When I’m not busy thinking, I’ve got my satellite radio tuned to other people who get paid to think.  After a few hours of listening to the likes of Glenn Beck, Andrew Wilkow and Mark Levin, I begin to start thinking like they do.  I think until I’m thunk (if drinking gets you drunk, thinking must get you thunk ;)

So what’s the problem with being a thinker?  The problem isn’t the thinking, it’s hangover you get from being thunk.

As a truck driver, we have countless hours to pass over the course of a day and week.  Long runs with few drops are great for putting in the miles but they are also the most difficult, at least for me, to not get bored.  For example, this week I hauled a load from the Midwest up to northern Vermont.  I reloaded in eastern Connecticut for an unload in Sioux City, IA.  Great people to work with on both ends and lots of relatively easy miles.  This is fifty hours of nearly uninterrupted driving since I only had one reload for the week.  A lot of things can go through a person’s head with nothing to distract them over the course of 3500 miles.

I’ve never been a person to feel stress or worry about much.  I do tend to over-think and over-analyze though.  Maybe that is just splitting hairs.  Once a person is thunk, a simple thought can turn into a million different mental scenarios.  This may be great for some.  For others it may drive them to the point of Chicken Little.

As I started thinking about thinking, a thought came to me that I think I thought when I was thunk.  Actually, it’s a quote:

Every evening I turn my worries over to God.  He’s going to be up all night anyway.  ~Mary C. Crowley

I had some really great reminders this week of why I am out here driving a truck. (If this is your first visit to my blog, thank you and please read some of the back story here.) I spent countless hours thinking and worrying about my personal life this week.  I discussed my thoughts in great detail with God, sometimes getting a little emotional and second guessing my career decision.

I can’t say my colloquium with God produced instantaneous results.  I do know without hesitation though, God’s got my back.  He may not give me an immediate answer or even the one I’m looking for, but He has promised to help me through it.  Even though I may still be worrisome, I know he’s got it covered.

That gets me thinking again.  How do people that do not know God cope with their thinking problem?  If you have spent much time in a large truck stop in a major city, you have seen some of the nasty things that can go down after dark.  That is why I am so passionate about bringing Christ out to the big road.

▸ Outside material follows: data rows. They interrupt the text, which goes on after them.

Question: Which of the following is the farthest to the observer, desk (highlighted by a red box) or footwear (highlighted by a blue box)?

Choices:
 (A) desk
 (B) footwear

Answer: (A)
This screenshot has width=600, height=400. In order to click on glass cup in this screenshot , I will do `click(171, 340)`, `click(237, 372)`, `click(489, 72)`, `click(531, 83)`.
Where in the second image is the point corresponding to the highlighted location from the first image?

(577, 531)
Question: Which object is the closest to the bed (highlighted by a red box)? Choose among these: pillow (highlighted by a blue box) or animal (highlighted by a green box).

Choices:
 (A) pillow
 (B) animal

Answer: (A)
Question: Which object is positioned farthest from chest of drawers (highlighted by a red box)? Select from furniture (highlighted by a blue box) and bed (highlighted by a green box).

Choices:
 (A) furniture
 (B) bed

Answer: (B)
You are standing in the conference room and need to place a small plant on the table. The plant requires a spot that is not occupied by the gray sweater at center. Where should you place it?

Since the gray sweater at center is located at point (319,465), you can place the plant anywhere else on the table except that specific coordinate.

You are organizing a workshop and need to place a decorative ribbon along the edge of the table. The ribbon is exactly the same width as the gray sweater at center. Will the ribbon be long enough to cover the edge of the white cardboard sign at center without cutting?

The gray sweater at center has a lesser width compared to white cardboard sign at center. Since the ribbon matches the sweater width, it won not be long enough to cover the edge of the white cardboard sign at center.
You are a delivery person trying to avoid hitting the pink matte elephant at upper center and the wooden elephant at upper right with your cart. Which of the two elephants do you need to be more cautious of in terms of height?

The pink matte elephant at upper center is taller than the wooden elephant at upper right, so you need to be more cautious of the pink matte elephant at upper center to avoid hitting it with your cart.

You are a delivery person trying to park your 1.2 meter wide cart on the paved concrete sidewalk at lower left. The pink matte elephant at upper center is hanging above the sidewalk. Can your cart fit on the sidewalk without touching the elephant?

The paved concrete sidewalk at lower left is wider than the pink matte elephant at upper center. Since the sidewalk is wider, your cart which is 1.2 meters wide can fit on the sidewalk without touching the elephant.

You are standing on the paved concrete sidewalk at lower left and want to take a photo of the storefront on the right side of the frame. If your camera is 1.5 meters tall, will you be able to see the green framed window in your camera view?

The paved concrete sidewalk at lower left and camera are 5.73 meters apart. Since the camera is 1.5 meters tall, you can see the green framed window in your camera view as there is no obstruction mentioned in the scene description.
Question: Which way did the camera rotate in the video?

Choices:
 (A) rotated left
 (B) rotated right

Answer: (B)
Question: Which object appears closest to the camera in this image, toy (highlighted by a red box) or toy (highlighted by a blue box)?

If you are the friend or family member of a truck driver, this may be the first you’ve ever thought about thunk drivers.  Spouses, children, girlfriends/boyfriends and friends of truck drivers are more important than they may even realize.  Sometimes all it takes for a person to curb their thinking problem is to just have someone to talk to.  I can only speak for myself, but random phone calls from friends mean more than they even realize.  At the end the day especially, I want to talk.  I have also found that most drivers want you to ask them where they are at.  We are very proud of our ability to traverse the country and most want to share that. A simple “Hi, how are you” with a happy voice can go a long way.

It almost goes without saying, but first and foremost is prayer.  We need God.  Even when I know I am following His plan for me, I can still think until I’m thunk.  Knowing He’s right there with me is sometimes the only answer I can find to some of my thunk ponderings.

Thanks for reading!  Remember…keep the rubber down and the antennas pointed up.